What is required =
Check every line of the data and copy the ones where "deleted" appears.

Data for this task =
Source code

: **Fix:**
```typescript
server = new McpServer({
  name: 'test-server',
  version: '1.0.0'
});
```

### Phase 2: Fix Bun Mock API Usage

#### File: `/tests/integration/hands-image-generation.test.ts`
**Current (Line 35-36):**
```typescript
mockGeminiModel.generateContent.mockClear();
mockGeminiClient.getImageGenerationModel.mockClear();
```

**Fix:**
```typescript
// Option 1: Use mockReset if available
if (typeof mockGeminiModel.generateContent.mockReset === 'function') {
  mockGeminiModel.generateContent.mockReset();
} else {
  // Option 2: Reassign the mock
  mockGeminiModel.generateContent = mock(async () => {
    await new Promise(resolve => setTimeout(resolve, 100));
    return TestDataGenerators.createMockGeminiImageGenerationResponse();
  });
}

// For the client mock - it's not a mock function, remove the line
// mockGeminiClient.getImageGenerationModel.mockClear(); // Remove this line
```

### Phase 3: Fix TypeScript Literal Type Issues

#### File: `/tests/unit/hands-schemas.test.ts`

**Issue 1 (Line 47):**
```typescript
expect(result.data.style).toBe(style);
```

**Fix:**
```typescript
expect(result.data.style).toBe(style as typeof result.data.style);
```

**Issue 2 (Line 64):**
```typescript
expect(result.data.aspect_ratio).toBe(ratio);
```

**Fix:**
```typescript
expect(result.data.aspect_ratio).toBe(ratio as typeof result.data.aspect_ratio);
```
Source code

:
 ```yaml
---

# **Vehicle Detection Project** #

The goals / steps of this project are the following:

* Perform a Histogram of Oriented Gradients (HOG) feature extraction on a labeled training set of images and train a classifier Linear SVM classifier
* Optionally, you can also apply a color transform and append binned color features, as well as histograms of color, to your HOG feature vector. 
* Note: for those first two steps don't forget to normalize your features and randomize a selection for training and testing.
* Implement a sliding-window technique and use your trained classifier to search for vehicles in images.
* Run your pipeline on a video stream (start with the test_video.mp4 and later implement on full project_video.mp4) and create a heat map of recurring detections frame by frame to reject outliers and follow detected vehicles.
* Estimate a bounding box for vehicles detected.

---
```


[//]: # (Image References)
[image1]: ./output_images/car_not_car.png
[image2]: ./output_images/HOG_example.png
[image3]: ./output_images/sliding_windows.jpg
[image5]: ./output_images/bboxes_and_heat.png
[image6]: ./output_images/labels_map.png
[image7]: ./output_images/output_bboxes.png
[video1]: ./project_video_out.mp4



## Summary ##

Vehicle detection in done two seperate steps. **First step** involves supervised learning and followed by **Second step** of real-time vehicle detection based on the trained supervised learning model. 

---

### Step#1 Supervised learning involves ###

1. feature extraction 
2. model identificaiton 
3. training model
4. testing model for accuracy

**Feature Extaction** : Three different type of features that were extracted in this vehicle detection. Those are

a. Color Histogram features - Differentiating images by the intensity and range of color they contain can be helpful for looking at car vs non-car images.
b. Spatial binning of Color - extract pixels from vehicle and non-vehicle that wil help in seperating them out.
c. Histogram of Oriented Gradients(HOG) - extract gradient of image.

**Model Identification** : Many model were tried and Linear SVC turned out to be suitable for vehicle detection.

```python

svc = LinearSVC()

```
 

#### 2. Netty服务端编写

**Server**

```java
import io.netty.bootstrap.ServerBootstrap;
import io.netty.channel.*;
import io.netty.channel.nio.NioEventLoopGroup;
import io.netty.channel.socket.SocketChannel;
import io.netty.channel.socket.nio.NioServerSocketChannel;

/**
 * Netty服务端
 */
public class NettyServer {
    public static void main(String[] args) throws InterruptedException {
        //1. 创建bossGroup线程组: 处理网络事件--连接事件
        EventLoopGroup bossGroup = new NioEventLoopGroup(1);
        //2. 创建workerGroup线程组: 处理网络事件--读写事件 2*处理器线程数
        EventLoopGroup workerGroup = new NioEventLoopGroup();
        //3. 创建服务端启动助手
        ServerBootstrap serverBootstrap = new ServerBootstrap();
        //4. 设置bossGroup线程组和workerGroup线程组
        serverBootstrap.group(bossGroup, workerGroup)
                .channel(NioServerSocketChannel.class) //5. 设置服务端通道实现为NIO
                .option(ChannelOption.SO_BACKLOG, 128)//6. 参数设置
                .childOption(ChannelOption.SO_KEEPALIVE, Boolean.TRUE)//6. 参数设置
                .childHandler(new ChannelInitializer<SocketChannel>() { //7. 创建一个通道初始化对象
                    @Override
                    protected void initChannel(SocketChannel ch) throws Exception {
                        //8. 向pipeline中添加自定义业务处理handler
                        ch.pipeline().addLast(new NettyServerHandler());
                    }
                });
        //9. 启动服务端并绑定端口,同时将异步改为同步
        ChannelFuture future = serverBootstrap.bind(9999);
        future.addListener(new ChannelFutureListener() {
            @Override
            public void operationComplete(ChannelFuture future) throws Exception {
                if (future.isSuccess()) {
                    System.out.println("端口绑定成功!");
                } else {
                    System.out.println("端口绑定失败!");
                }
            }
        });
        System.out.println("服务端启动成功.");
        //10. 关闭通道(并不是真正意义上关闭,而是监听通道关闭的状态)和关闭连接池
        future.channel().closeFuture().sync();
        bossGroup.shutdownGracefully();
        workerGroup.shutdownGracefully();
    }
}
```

...

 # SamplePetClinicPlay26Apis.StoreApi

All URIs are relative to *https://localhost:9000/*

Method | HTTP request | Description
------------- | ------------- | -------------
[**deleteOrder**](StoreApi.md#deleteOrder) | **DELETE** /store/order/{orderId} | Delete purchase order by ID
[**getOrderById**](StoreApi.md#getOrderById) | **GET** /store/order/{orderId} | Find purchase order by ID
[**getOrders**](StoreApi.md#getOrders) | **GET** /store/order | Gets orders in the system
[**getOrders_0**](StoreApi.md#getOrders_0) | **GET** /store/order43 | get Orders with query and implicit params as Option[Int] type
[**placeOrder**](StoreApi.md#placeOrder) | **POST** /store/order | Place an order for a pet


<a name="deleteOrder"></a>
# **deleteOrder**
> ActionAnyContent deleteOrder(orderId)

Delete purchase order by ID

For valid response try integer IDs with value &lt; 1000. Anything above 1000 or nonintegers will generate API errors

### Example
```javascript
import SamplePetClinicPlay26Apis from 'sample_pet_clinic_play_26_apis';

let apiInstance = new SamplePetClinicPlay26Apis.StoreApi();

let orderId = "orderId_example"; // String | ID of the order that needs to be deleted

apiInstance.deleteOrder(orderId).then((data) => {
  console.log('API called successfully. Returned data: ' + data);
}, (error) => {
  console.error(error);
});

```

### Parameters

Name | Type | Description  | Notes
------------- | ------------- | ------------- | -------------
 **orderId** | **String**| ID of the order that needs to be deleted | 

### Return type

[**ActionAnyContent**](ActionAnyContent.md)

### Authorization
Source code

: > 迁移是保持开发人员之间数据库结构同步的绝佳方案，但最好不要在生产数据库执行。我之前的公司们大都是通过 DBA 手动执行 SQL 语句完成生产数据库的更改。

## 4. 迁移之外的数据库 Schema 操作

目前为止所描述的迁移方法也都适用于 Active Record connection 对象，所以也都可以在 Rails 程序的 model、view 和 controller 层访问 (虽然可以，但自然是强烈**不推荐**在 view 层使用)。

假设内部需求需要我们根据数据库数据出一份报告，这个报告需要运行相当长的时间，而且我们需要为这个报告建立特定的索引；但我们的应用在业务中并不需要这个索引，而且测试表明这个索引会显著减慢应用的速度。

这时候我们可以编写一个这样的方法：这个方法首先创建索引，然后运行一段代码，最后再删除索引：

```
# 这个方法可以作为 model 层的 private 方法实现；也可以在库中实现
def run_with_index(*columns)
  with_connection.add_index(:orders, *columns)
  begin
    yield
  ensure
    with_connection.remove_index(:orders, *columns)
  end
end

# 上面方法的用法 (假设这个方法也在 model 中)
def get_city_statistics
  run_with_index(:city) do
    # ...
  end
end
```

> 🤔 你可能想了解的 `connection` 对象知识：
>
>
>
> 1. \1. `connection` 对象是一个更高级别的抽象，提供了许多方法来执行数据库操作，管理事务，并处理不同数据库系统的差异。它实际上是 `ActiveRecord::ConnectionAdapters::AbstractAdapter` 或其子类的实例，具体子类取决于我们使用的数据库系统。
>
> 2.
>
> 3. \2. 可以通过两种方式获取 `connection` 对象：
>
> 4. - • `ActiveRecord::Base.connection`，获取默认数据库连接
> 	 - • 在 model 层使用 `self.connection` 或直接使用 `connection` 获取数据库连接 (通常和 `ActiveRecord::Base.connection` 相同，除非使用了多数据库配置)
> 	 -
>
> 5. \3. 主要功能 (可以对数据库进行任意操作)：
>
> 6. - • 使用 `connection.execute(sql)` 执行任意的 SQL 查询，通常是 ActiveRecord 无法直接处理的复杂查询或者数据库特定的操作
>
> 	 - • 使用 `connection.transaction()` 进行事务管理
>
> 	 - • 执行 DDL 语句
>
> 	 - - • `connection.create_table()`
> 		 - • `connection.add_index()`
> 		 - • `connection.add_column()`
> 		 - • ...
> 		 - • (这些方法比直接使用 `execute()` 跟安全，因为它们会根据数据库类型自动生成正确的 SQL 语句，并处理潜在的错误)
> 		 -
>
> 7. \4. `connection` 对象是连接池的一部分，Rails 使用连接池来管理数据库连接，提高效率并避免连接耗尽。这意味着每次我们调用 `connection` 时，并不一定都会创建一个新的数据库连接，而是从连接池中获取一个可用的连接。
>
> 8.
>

Task response =
let orderId = "orderId_example"; // String | ID of the order that needs to be deleted
 **orderId** | **String**| ID of the order that needs to be deleted | 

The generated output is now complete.